As equipes de fiscalização constataram condições inadequadas de manejo, com animais confinados em espaços reduzidos e sem estrutura apropriada para sua movimentação. Também foram identificados quadros de desnutrição, estresse contínuo, ausência de exposição à luz solar e separação precoce entre filhotes e suas mães.
Relatórios dos fiscais ainda apontam o uso de práticas agressivas, como jatos de água de alta pressão, o que agravava o estresse dos animais e prejudicava seu comportamento natural.
Recuperação e reabilitação
Os primatas resgatados agora estão em locais com infraestrutura adequada, incluindo recintos amplos, áreas com vegetação e estruturas para escalada.
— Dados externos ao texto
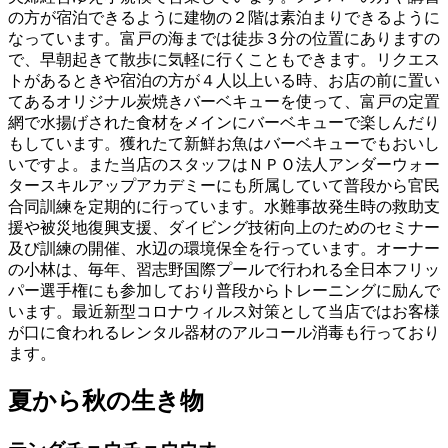
の方が宿泊できるように建物の２階は素泊まりできるように
なっています。富戸の海までは徒歩３分の位置にありますの
で、早朝起きて散歩に気軽に行くこともできます。リクエス
トがあるときや宿泊の方が４人以上いる時、お店の前に置い
てあるオリジナル炭焼きバーベキューを使って、富戸の定置
網で水揚げされた食材をメインにバーベキューで楽しんだり
もしています。獲れたて新鮮お魚はバーベキューでもおいし
いですよ。また当店のスタッフはＮＰＯ法人アンダーウォー
タースキルアップアカデミーにも所属していて普段から官民
合同訓練を定期的に行っています。水難事故発生時の救助支
援や被災地復興支援、ダイビング技術向上のためのセミナー
及び訓練の開催、水辺の環境保全を行っています。オーナー
の小林は、毎年、習志野国際プールで行われる全日本フリッ
パー選手権にも参加しており普段からトレーニングに励んで
います。最近新型コロナウィルス対策として当店ではお客様
が口に食われるレンタル器材のアルコール消毒も行っており
ます。
夏から秋の生き物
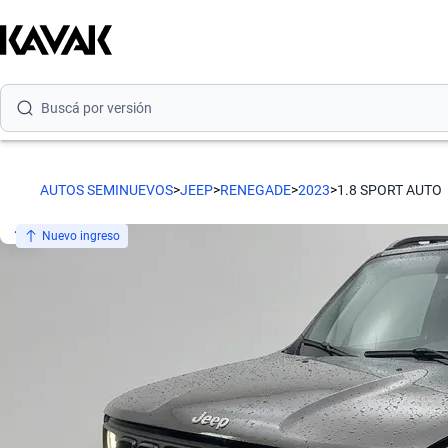
Buscá por marca
Buscá por modelo
Buscá por versión
Buscá por año
AUTOS SEMINUEVOS
>
JEEP
>
RENEGADE
>
2023
>
1.8 SPORT AUTO
Buscá por marca
Nuevo ingreso
Buscá por modelo
Buscá por versión
Buscá por año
O objetivo é garantir a reabilitação completa, permitindo que os animais recuperem suas condições de saúde e retomem comportamentos típicos da espécie, além de favorecer a convivência em grupo.
Domesticação não é indicada
Órgãos ambientais alertam que a criação de primatas em ambiente doméstico não é recomendada, devido à incompatibilidade com esse tipo de espaço e aos riscos tanto para os animais quanto para a saúde humana.
O fechamento do criadouro é considerado um marco importante na preservação das espécies do gênero Sapajus no Brasil, algumas delas já classificadas como ameaçadas de extinção, reforçando a necessidade de combate ao comércio ilegal e à exploração da fauna silvestre.